Folk Etymology – an attempt to find motivation for a borrowed word the speakers
change its form so as to give it a connection with some well-known word:
A nightmare is not 'a she-horse that appears at night' but 'a terrifying dream
personified in folklore as a female monster'. (OE mara 'an evil spirit'.)
The international radiotelephone signal may-day corresponding to the
telegraphic SOS used by aeroplanes and ship in distress has nothing to do with
the First of May but is a phonetic rendering of French m'aidez 'help me'.
Ellipsis:
• The qualifying words of a frequent phrase may be omitted: sale comes to be
used for cut-price sale, propose for propose marriage, be expecting for be
expecting a baby, media for mass media.
• Or vice versa the core word of the phrase may seem redundant: minerals for
mineral waters, summit for summit meeting.

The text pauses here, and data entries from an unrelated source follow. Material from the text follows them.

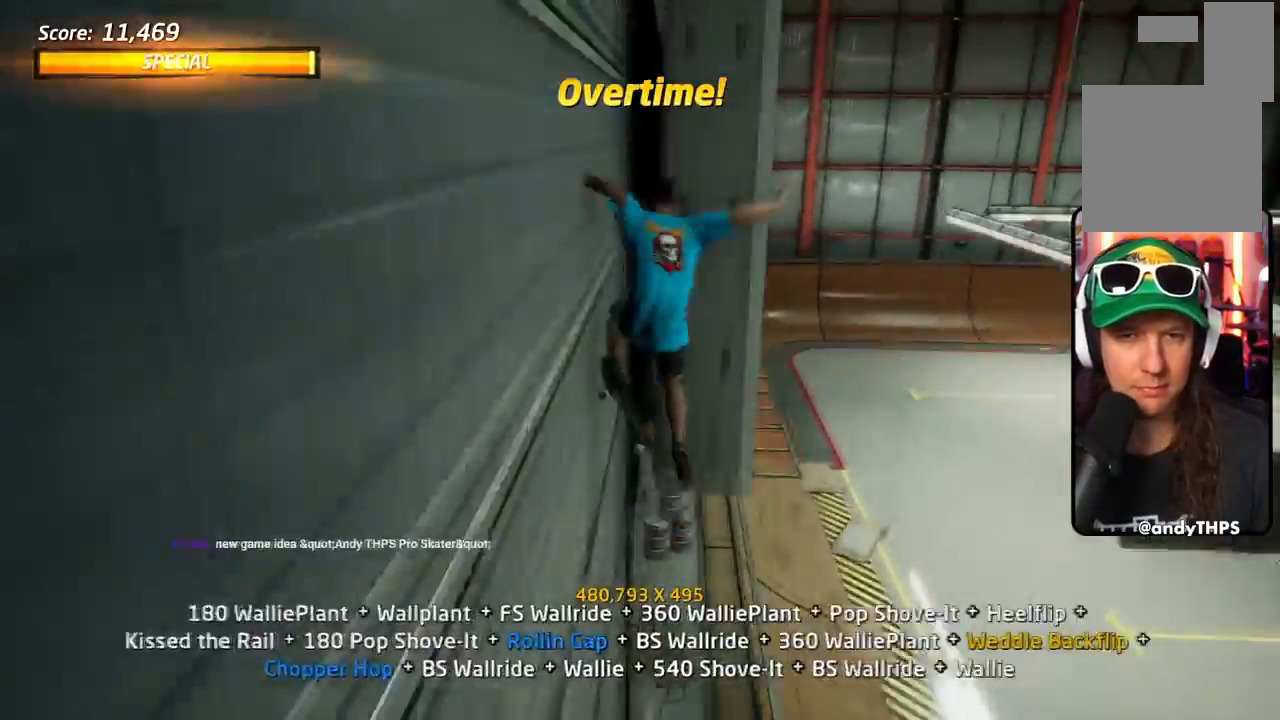
{"buttons": ["SQUARE", "L1", "DPAD_DOWN", "DPAD_LEFT"], "events": [[200, "DPAD_LEFT", "down"], [317, "SQUARE", "down"], [384, "CROSS", "up"]]}
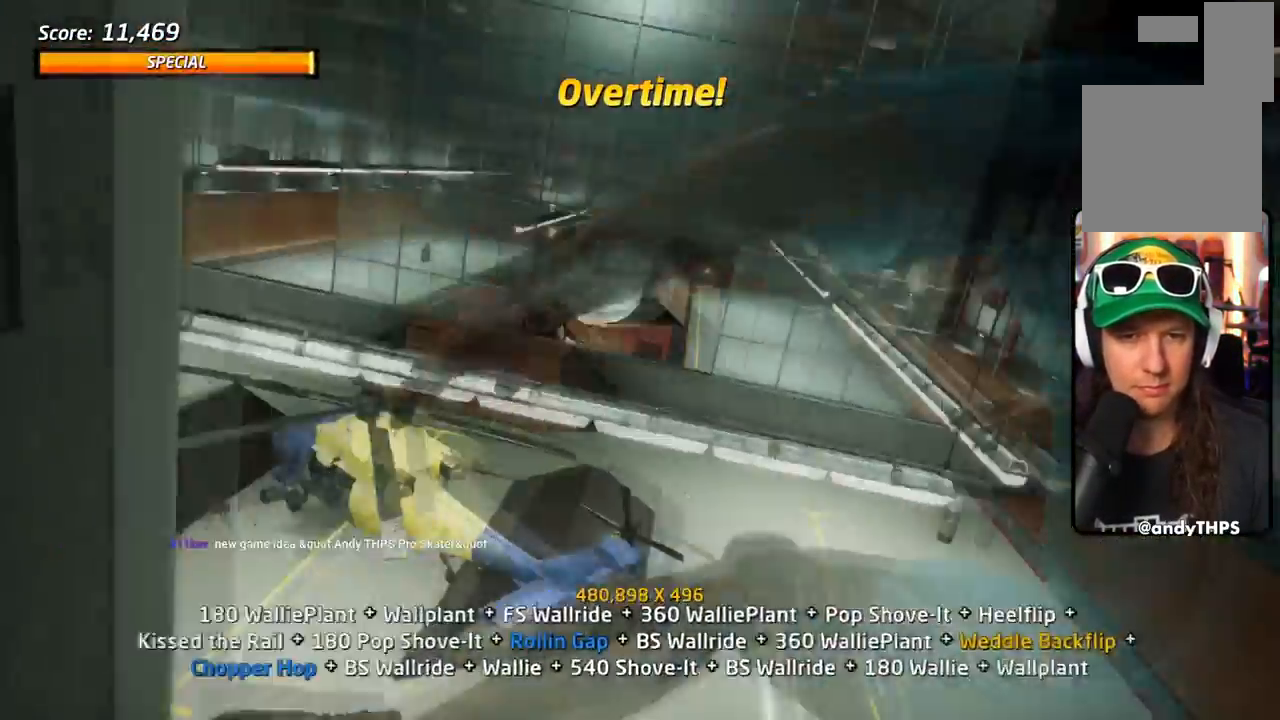
{"buttons": ["SQUARE", "L1"], "events": [[16, "DPAD_LEFT", "up"], [50, "DPAD_DOWN", "up"], [50, "SQUARE", "up"], [267, "DPAD_LEFT", "down"], [300, "SQUARE", "down"], [400, "DPAD_LEFT", "up"]]}
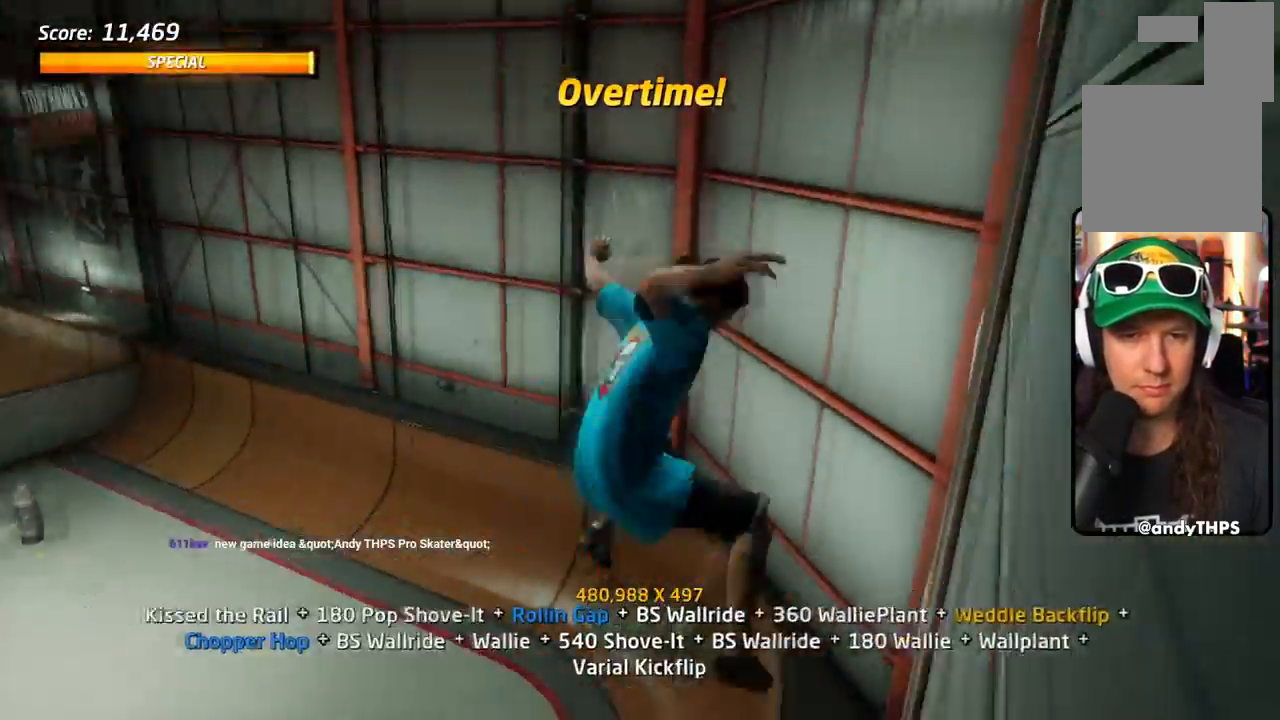
{"buttons": ["TRIANGLE", "L1", "DPAD_LEFT"], "events": [[150, "DPAD_LEFT", "down"], [250, "DPAD_LEFT", "up"], [350, "SQUARE", "up"], [367, "DPAD_LEFT", "down"], [451, "DPAD_LEFT", "up"], [484, "TRIANGLE", "down"], [501, "DPAD_LEFT", "down"]]}
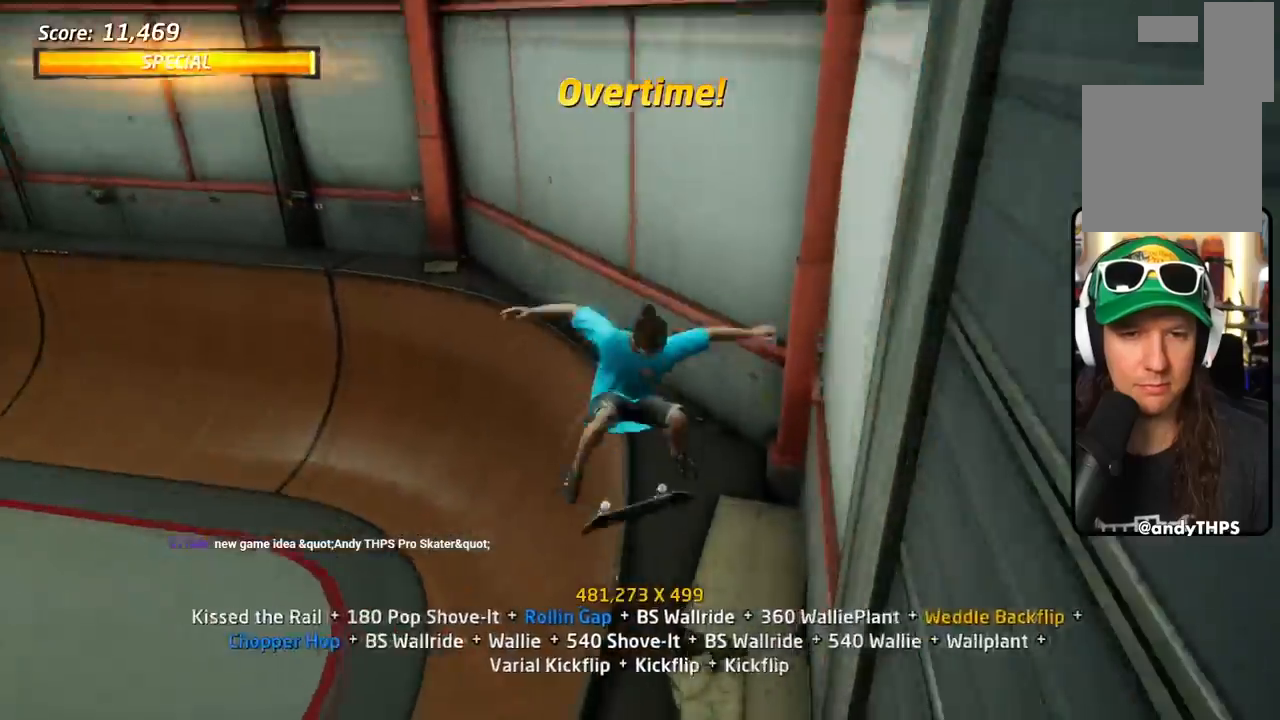
{"buttons": ["TRIANGLE", "DPAD_DOWN"], "events": [[183, "DPAD_LEFT", "up"], [200, "DPAD_RIGHT", "down"], [216, "CROSS", "down"], [216, "TRIANGLE", "up"], [233, "DPAD_DOWN", "down"], [317, "CROSS", "up"], [317, "TRIANGLE", "down"], [450, "DPAD_RIGHT", "up"], [500, "L1", "up"]]}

Ambiguity – regular coincidences of different aspects, alongside with cause and
result, subjective and objective, active and passive aspects especially frequent in
adjectives.
e.g. hateful means 'exciting hatred' and 'full of hatred'; curious—'strange' and
'inquisitive';
pitiful — 'exciting compassion' and 'compassionate'.
One can be doubtful about a doubtful question, in a healthy climate children are
healthy.
To refer to these cases linguists employ the term conversives.
- The word being a linguistic realization of notion, it changes with the progress of
human consciousness.
- This process is reflected in the development of lexical meaning.
- As the human mind achieves an ever more exact understanding of the world of
reality and the objective relationships that characterize it, the notions become
more and more exact reflections of real things.
Technical Imagery:
I. Chain Reaction
II. Live wire
Lecture 6-7
Functional stylistic, Temporal and Regional division
of English vocabulary
Scientific approach to the bulk of English and Ukrainian vocabulary is not
exhausted by thematic, lexicogrammatical, ideographic and other principles.
There are still more principles of the vocabulary division.
Division of Vocabulary:
Stylistic
Temporal
Regional
Stylistic division – is based on the supposition that one and the same notion may be
named variously depending on the situation of communication, which is actualized
in the form of different functional styles.
These are mainly formal, colloquial, and professional, which in their turn
diverge into substyles.
Functional Styles:
The term functional style is generally accepted in modern linguistics. It is a system
of expressive means specific for a certain sphere of communication.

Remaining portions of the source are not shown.